● WORK ORDER
Pick out every line in the items below that contains the word "Danny", and copy each one.

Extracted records

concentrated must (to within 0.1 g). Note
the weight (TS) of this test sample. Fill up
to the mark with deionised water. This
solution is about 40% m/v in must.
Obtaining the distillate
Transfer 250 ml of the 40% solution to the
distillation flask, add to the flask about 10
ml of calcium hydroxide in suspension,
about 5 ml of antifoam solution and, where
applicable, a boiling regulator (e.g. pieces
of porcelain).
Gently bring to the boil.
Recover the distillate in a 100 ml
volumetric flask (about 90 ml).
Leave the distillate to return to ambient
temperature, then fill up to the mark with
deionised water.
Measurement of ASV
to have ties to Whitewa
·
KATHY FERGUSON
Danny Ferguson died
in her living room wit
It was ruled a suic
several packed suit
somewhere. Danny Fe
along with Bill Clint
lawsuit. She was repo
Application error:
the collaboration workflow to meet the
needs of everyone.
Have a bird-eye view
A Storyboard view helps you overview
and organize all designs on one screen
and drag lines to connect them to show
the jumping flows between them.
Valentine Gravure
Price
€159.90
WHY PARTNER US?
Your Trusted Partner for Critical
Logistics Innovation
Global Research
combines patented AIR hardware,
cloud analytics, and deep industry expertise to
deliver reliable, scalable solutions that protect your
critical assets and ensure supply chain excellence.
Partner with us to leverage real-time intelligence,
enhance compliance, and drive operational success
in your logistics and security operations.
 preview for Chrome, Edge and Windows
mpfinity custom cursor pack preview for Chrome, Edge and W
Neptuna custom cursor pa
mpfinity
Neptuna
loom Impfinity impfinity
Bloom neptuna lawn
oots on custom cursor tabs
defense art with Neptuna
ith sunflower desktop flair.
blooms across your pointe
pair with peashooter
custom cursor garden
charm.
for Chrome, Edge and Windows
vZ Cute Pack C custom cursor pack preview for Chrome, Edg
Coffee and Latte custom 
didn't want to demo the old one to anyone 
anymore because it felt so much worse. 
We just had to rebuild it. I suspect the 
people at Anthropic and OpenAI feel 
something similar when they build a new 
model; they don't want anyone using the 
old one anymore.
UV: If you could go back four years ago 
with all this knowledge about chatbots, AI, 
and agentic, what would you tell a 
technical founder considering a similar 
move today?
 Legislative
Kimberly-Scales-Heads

● FINISHED EXERCISE
Danny Ferguson died
somewhere. Danny Fe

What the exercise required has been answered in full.